Activity:
Give back exactly the lines from the one holding "[611,529,677,551] Ações. ->" to the last line of the entries, both included, and nothing more.

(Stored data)
◆ ◆ ◆ ◆

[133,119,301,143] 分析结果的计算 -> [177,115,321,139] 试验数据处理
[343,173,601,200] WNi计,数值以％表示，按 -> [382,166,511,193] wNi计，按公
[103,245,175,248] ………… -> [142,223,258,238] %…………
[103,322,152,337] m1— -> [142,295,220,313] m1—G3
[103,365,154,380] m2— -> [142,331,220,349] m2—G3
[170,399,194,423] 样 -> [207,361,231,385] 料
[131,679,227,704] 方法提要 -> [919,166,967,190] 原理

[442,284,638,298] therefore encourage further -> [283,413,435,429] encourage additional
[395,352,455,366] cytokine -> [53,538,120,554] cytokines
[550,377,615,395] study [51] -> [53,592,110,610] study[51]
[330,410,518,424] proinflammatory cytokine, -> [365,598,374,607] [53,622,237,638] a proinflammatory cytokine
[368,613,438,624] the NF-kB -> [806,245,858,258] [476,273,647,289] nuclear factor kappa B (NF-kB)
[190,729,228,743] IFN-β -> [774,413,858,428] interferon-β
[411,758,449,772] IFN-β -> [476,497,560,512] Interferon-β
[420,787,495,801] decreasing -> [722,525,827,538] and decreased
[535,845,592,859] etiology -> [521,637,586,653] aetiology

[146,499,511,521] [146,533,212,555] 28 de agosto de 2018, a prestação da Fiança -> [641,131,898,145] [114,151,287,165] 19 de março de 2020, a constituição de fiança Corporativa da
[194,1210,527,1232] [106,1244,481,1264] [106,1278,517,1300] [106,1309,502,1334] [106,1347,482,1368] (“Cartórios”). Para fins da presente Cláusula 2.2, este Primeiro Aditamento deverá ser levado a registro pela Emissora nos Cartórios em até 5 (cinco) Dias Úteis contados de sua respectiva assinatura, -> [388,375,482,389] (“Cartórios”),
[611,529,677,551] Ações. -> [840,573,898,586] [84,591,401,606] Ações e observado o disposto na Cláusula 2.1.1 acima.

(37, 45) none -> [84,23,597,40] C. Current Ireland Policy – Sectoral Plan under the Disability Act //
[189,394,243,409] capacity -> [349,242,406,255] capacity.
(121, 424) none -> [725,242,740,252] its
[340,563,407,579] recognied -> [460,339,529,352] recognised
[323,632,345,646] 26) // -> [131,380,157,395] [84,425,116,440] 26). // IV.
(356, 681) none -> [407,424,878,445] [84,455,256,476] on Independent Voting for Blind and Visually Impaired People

◆ ◆ ◆ ◆

Solved problem:
[611,529,677,551] Ações. -> [840,573,898,586] [84,591,401,606] Ações e observado o disposto na Cláusula 2.1.1 acima.

(37, 45) none -> [84,23,597,40] C. Current Ireland Policy – Sectoral Plan under the Disability Act //
[189,394,243,409] capacity -> [349,242,406,255] capacity.
(121, 424) none -> [725,242,740,252] its
[340,563,407,579] recognied -> [460,339,529,352] recognised
[323,632,345,646] 26) // -> [131,380,157,395] [84,425,116,440] 26). // IV.
(356, 681) none -> [407,424,878,445] [84,455,256,476] on Independent Voting for Blind and Visually Impaired People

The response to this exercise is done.